An ecosystem of trust must be maintained by weeding out fake content, and encouraging consumers to share genuine feedback. It’s a virtuous cycle for brands and retailers, as this kind of curation creates an environment top brands want their products to be listed on, in turn giving retailers the very best products to list.
One of the greatest missed opportunities we’re still seeing from the largest marketplaces, is treating customer content purely as a sales piece. Beyond ensuring a good customer experience, this content also plays a key role in enabling better business conversations between brands and manufacturers.
Consider something as simple as a t-shirt. When a customer buys a t-shirt online they’re working off several assumptions regarding the fit, colour and materials used. Upon arrival, any number of these could jar with their usual experience of the brand.
For the business to be responsive to the needs of its customers, any issues need to be spotted and acted on quickly within the supply chain. Authentic ratings and reviews are the key proof point in these conversations, reaffirming the changes that manufacturers must make to deliver on their client’s brand promise.
The process highlights yet another danger where businesses take insight from fake or misleading reviews. In many cases brands could be ignoring fundamental product flaws and even be changing products to suit the needs of fake reviews.
What brands must remember is that while unmanaged content is a slippery slope, there’s equal opportunity to create a virtuous cycle of better insights, powering better experiences and improved product quality.
Products need (some) negative reviews
Negative reviews are unavoidable. Over a third of consumers in the UK are now accustomed to leaving negative reviews for products they’ve bought online.

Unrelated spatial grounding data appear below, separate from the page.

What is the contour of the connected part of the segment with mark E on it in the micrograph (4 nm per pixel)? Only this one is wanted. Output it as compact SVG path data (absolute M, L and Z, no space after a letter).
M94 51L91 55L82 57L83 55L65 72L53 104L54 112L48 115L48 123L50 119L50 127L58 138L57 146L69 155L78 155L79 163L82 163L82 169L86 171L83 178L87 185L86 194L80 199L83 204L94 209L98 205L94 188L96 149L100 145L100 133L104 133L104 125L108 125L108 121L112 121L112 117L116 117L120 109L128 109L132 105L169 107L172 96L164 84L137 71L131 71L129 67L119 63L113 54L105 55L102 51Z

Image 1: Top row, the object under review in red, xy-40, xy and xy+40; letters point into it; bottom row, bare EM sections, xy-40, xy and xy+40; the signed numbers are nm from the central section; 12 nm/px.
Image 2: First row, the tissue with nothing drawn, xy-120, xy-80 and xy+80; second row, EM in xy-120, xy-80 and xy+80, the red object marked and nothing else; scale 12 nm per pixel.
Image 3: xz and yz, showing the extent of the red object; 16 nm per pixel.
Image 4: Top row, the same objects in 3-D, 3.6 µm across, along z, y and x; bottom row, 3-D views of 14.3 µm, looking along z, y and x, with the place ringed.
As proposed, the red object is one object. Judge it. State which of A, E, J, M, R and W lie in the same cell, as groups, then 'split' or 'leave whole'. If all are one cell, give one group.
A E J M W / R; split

But as has been discussed, a product isn’t necessarily at fault for a bad experience. Sometimes negative reviews can raise important issues in the marketing and positioning of products.

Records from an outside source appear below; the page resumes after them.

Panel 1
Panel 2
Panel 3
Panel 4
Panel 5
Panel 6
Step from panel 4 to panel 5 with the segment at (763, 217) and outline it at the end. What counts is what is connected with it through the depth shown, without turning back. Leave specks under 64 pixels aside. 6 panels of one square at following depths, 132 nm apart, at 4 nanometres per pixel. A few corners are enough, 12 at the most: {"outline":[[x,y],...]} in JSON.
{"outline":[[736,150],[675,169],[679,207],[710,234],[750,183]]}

They are also crucial in helping to build credibility and trust among customer bases, particularly in light of recent research finding growing suspicion around five star rated products. It’s a trend Amazon appears to have acknowledged with its ‘4 Star Stores’, so why not apply this rule more widely to address fraudulent product listings across the marketplace?
It’s time for Amazon to fess up and truly provide clear transparency on how it manages its marketplace. The changes consumers are clamouring for are achieved by simple modifications in how ratings and reviews are handled by the business – appreciating their true value as key insights into products, brands and supply chain.
I am attempting to buy an electric razor, the degraded review system is spectacularly obvious. Amazon, fix your review system or get rid of it as an increasing embarrassment.